John Feehery: Speaking Engagements


Amnesty for Amnesty

Posted on November 23, 2011
Newt Gingrich made a horrible mistake last night in the CNN National Security debate.  He told the truth.

He basically said that it is not a good government policy to ferret out immigrants who have been in the country for decades, and then unceremoniously send them back to wherever they came from.  He pointed out that such a policy breaks up families, causes heartache and is not humane.

For bowing to reality, Mr. Gingrich got pummeled by his opponents, most particularly Mitt Romney and Michele Bachmann.  Romney’s campaign improbably thinks that Newt is an existential threat to their success, and they saw in Newt’s statement the same kind of opportunity that came when Rick Perry ran into trouble for his views on immigration.

I think they are a bit different.  Newt was making an observation that is clearly obvious to anybody paying attention.  Perry was doubling down on a policy that troubles the base profoundly, giving tuition breaks to the kids who are in the U.S. illegally.

Romney is probably right that his attacks on Newt will resonate with a certain part of the Republican base, although I wish that weren’t the case.

I am a big fan of immigrants.  I think they play an essential and quintessential role in American society.  They have built America from the ground up.   They built the canals and the big buildings and the roads and the railroads.  Wave after wave of Africans, Irish, Italians, Germans, Chinese, Mexicans, Vietnamese, have come to America, faced intense discrimination, persevered and then made invaluable contributions to our unique society.

That Republicans so often find it politically useful to beat up on these immigrants not only goes against the grain of American history, it also is politically stupid.   Just looking at the numbers, the angry white guy vote is an ever shrinking percentage of the electorate.  It might work for one or two more election cycles, but after that, such attitudes will become more of a burden than a blessing.

Newt is a smart guy.  He gets it.  Romney is a smart guy too, and he probably gets it also.  But Romney is so close to getting nominated, he can’t afford a stumble that will alienate an already distrustful base by giving Newt a pass.

It’s too bad.  We need to find a middle ground here, one that doesn’t provide amnesty to recent immigrants (which does act as a magnet to illegal aliens), but does accept the reality of the situation.

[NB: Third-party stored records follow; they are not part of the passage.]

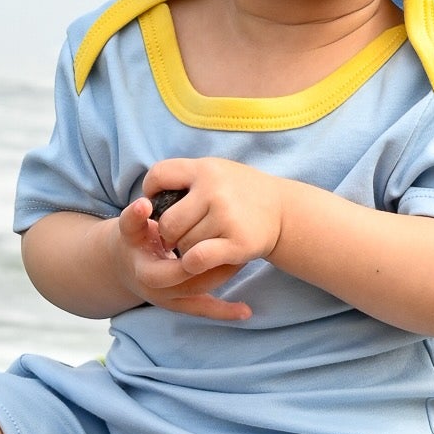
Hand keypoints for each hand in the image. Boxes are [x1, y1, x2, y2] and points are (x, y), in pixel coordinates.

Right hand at [114, 191, 254, 322]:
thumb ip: (135, 218)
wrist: (127, 264)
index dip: (191, 250)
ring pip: (198, 292)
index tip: (213, 236)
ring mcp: (168, 299)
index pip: (168, 263)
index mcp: (143, 268)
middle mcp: (155, 289)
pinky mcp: (180, 305)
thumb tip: (144, 205)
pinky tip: (246, 311)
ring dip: (222, 275)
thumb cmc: (134, 238)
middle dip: (211, 262)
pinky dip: (224, 312)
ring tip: (243, 255)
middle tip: (232, 242)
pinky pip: (203, 310)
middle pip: (187, 281)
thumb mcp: (129, 227)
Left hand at [139, 156, 286, 283]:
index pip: (158, 175)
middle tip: (179, 236)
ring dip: (186, 250)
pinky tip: (199, 260)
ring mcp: (226, 216)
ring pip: (182, 244)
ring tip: (200, 243)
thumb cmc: (241, 192)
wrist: (283, 211)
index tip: (159, 205)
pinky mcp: (237, 243)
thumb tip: (150, 196)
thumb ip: (186, 177)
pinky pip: (197, 258)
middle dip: (168, 234)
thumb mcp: (216, 171)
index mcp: (205, 169)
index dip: (151, 192)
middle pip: (167, 221)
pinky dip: (192, 264)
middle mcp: (214, 190)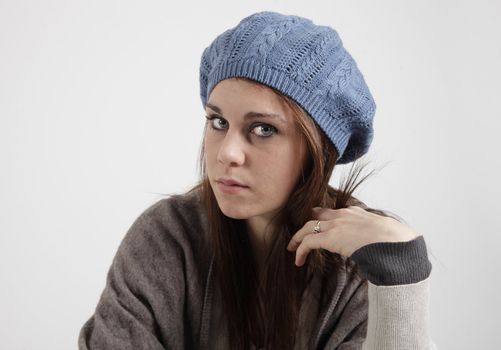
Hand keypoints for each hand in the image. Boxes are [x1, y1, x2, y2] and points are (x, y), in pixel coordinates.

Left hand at [286, 206, 417, 265]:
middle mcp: (342, 215)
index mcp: (354, 212)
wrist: (393, 241)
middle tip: (299, 234)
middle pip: (316, 214)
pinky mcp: (329, 237)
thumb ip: (374, 234)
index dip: (323, 218)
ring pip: (307, 227)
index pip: (333, 212)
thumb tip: (378, 247)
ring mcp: (334, 224)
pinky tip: (298, 261)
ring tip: (292, 248)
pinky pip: (308, 242)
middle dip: (306, 223)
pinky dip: (300, 250)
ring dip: (297, 237)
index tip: (318, 224)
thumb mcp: (383, 231)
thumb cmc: (393, 240)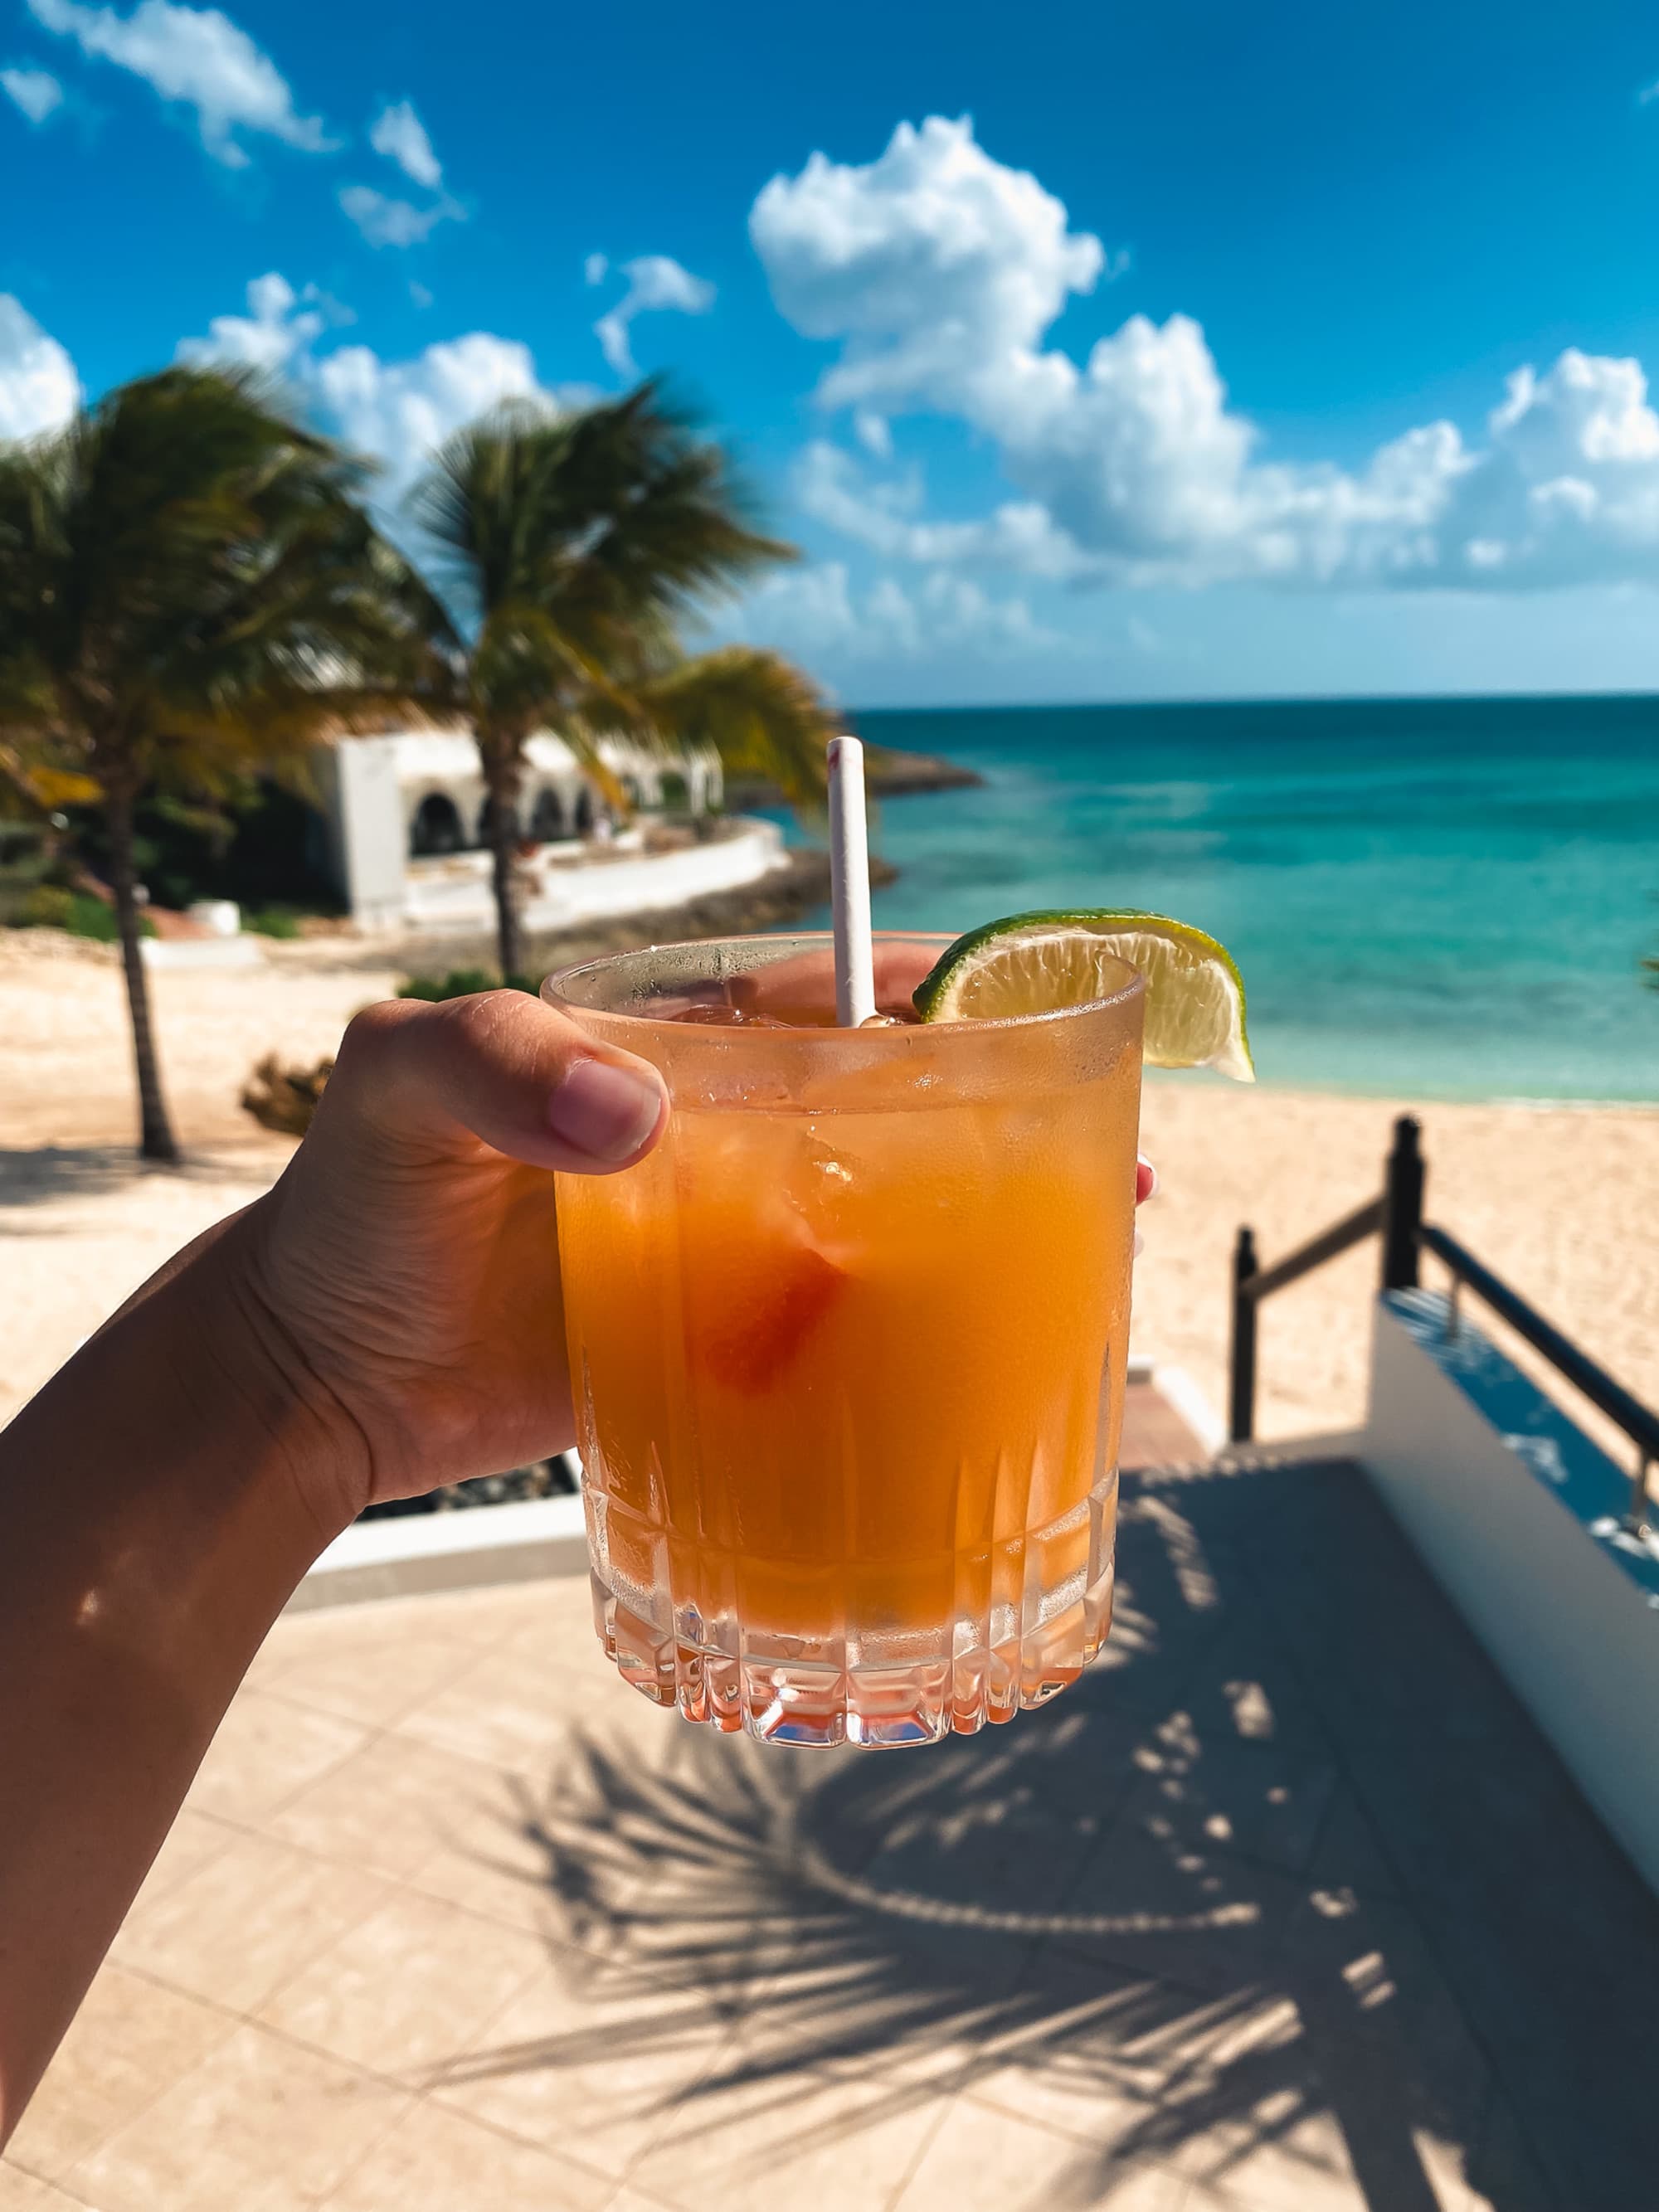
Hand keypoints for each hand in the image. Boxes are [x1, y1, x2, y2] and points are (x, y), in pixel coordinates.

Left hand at [195, 985, 1159, 1534]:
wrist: (316, 1383)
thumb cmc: (352, 1211)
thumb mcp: (395, 1086)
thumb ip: (495, 1062)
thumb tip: (636, 1113)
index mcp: (664, 1052)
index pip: (825, 997)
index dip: (936, 994)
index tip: (1035, 1012)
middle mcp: (713, 1142)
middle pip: (886, 1112)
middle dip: (1000, 1121)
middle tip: (1103, 1165)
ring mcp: (720, 1249)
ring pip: (880, 1224)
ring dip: (979, 1234)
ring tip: (1083, 1264)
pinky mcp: (713, 1348)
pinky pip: (831, 1336)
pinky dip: (907, 1344)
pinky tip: (976, 1370)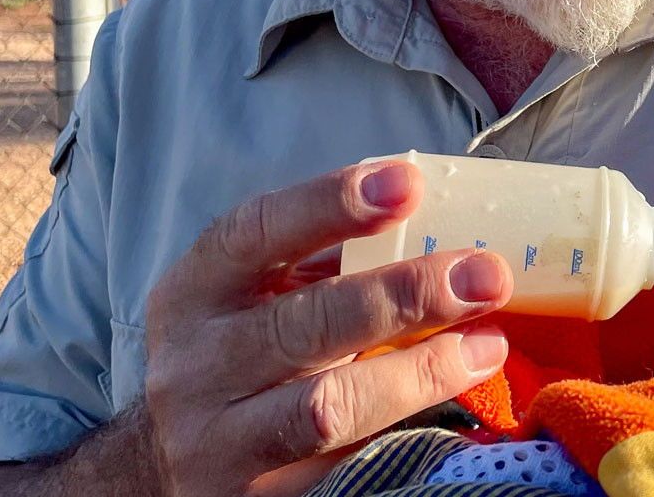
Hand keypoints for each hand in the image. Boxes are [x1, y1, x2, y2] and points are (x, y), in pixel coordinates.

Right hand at [142, 161, 511, 496]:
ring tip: (487, 343)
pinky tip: (458, 399)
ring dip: (419, 371)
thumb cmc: (238, 357)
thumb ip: (324, 264)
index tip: (407, 184)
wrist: (166, 469)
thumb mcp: (252, 299)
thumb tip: (440, 220)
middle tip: (485, 276)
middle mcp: (195, 367)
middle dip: (404, 293)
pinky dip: (407, 428)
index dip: (330, 203)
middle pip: (303, 323)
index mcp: (194, 293)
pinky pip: (343, 464)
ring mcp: (219, 442)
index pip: (255, 233)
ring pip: (326, 406)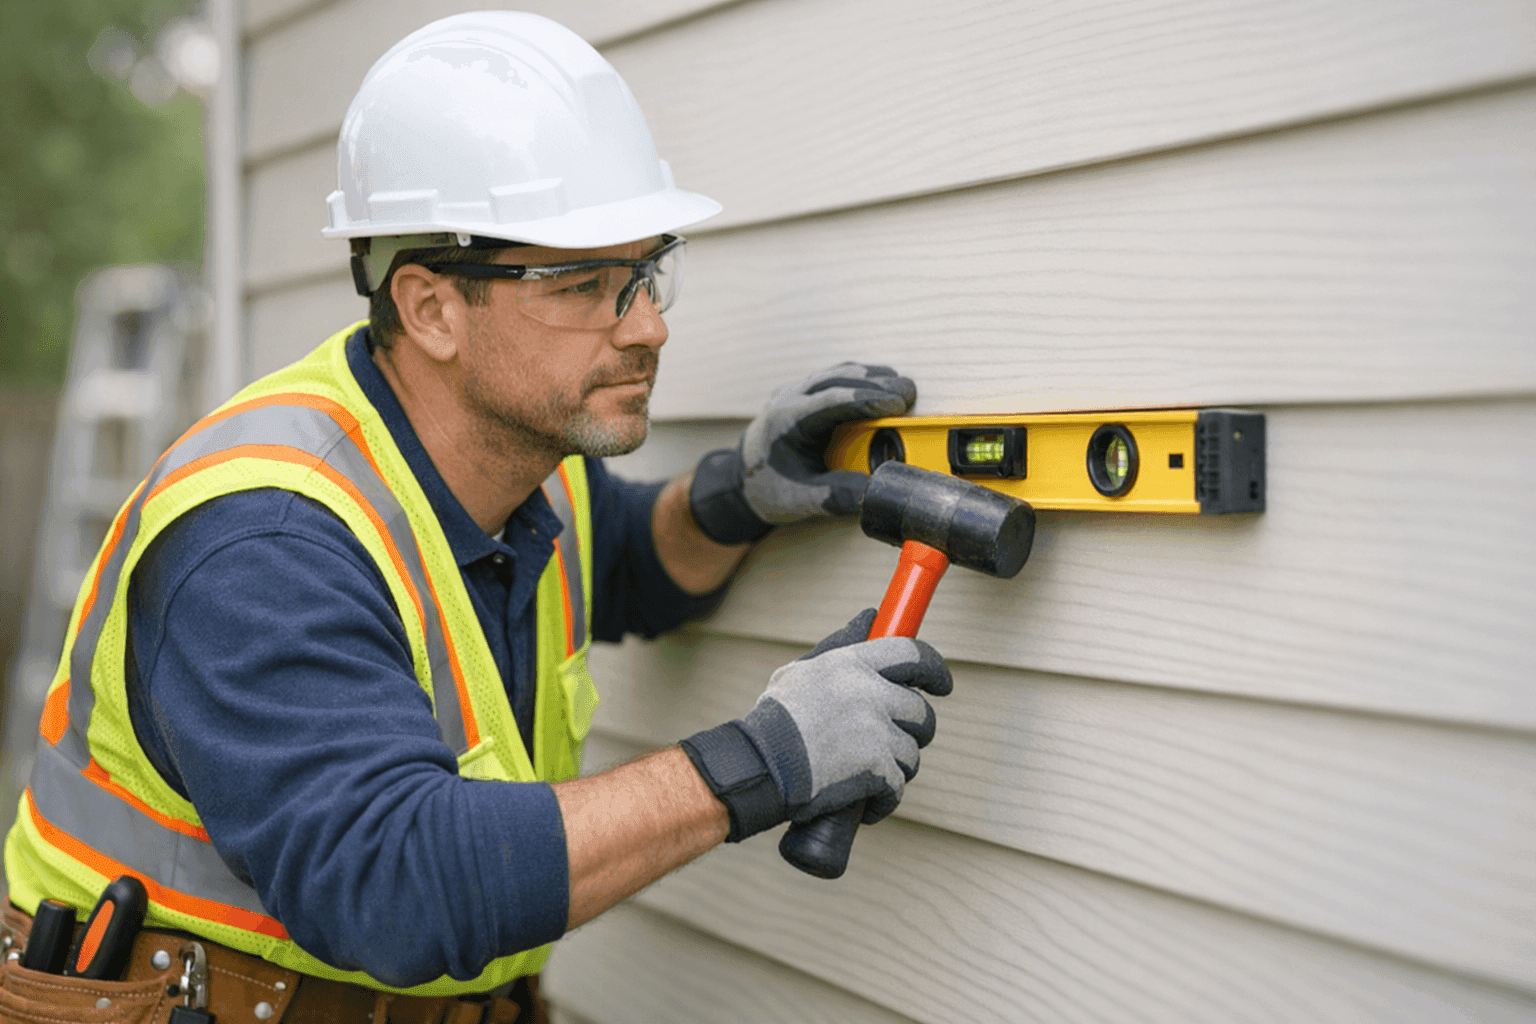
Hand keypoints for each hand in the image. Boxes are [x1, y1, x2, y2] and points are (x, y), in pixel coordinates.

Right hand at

Our immigrant laws are pretty stupid.  We make it harder for people to get in the country legally, we promote policies that allow high-quality people to study here but then make it hard for them to stay once they get their degrees, we make almost impossible for tourists with lots of money (i.e. the Chinese and the Russians) to come here to shop, we punish small businesses for hiring cheap labor (which is the only way they can compete), and we make it impossible for folks who are here illegally to become legal, thereby giving the black market more of a reason to stay illegitimate.

We can’t fix all of these problems at once.  The politics are just too toxic.  But we should take it easy on the anti-immigrant rhetoric, maybe imposing an amnesty on the amnesty talk for the rest of the primary.